I’m sharing a little piece of my videography presentation and the words that come from my heart when I speak about the saree ritual in India.
“Just as dance offered Elizabeth a way to inhabit India through art, it was also her body —her most intimate vehicle— that gradually became a space of communion. On that journey, every gesture learned, every mudra, every step in Odissi was also an act of belonging. But it wasn’t just about moving like in India; it was also about living in India through her skin, her clothes, her everyday life.
That’s when she discovered that, in this country, dressing isn’t just a practical action: it’s a ceremony.
Putting on a saree in India isn’t simply about getting dressed. It’s an act filled with beauty, patience, and meaning. For an Indian woman, and also for those who adopt this tradition with respect, wearing a saree is almost a ritual of transformation.
As with dance, there are no shortcuts or improvisation. There is technique, yes, but also devotion. Six meters of fabric that don’t just dress, they transform. Because just like in Odissi, where every movement is imbued with meaning —whether it’s to evoke a deity or convey an emotion— the saree also speaks: of the place, the moment, the state of the soul.
A saree isn’t “put on,” it’s draped. It’s embraced. There are no zippers or buttons, just fabric and technique. Six meters of silk, cotton, or chiffon that embrace the body like a second skin, shaping the silhouette with the elegance of something ancestral. Every pleat that falls over the hip, every drape that crosses the chest, every twist of the pallu (the part that falls over the shoulder) has its own reason and rhythm. No two sarees are worn the same way, and no two women inhabit them in the same way.
Saree ritual in India
In many regions, the mother teaches the daughter how to wear it. Sometimes with laughter, sometimes with scolding. It’s an intimate legacy passed from one generation to the next. The mirror becomes an altar, and the body, a canvas. Ankles are covered, the navel left exposed —a subtle symbol of feminine power: creation, the center of life.
Beyond aesthetics, the saree is a soft armor. It protects, beautifies, roots. In it, identity is expressed: the language of color, castes, regions, even the occasion. There is a saree for mourning, another for weddings, another for dancing. And when a woman walks with a well-draped saree, there is a dignity in her stride that commands respect.
For Elizabeth, wearing a saree was also a gesture of devotion. Every time she does it, she partakes in something greater. A silent rite that connects her to millions of women and centuries of history. As if in that simple act of dressing, the soul is also woven.
The Odissi costume is not a costume or an ornament: it’s an evolution of the saree ritual, adapted to allow movement while preserving the grace and message of the ancient.

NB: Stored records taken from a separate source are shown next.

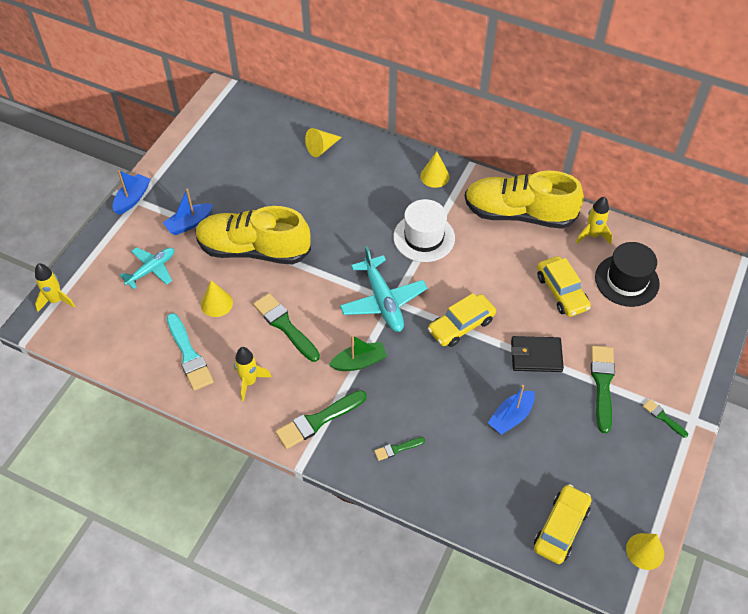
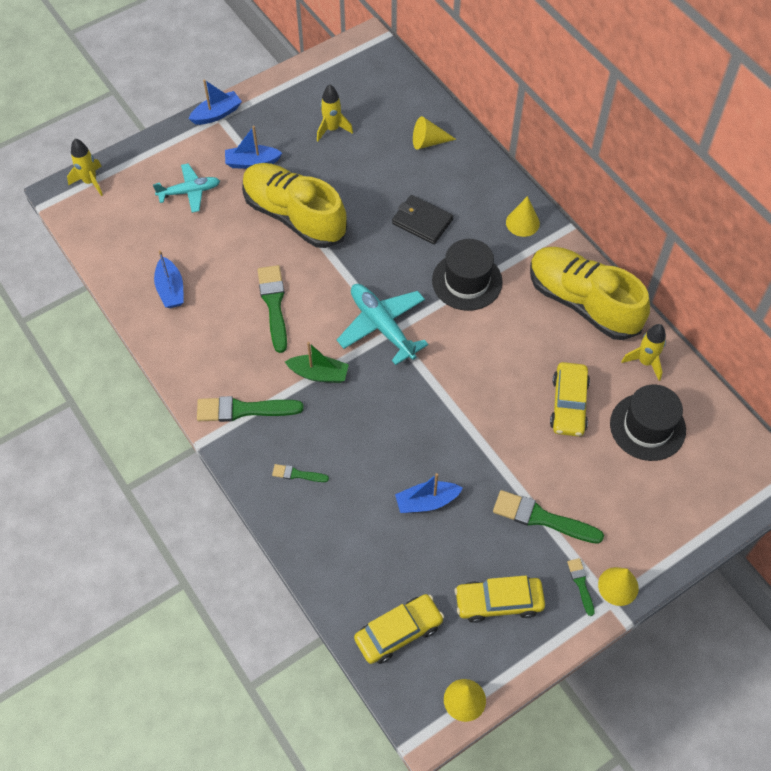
camera: 30 degrees right, 5 degrees up
turquoise brush [167,313,214,391] -> blue boat [154,250,184,308]
yellow cone [201,280,233,317] -> yellow cone moved to [598,567,639,606]
yellow rocket [234,347,272,401] -> yellow rocket moved to [317,84,353,141]
turquoise plane [340,246,427,332] -> turquoise plane turned 135 degrees clockwise [337,284,428,365]
white hat [393,199,455,262] -> black hat [432,239,503,311]
yellow car [428,293,496,347] -> yellow car moved to [455,576,545,623]
black wallet [511,336,564,372] -> black wallet moved to [392,195,453,244]
green brush [591,346,615,433] -> green brush turned 105 degrees counterclockwise [493,490,604,544]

During training, Elizabeth uses a special version: a narrower, lighter saree without adornments, but which still inspires the same respect. Training with that fabric is learning to inhabit it. The body is also disciplined through the cloth. There are no zippers, no shortcuts, only the patience of wrapping and the balance of form and function.
In this way, putting on the saree and practicing Odissi became for her two facets of the same journey: one where art and life are not separate. Each time she wraps herself in that long, simple cloth, each time she practices a tribhanga or marks a mudra, she revives a millenary tradition that transforms her from the outside in.
The saree —like dance— doesn’t just dress the body: it turns it into a symbol. And in every rehearsal, every performance, Elizabeth doesn’t just dance: she honors.”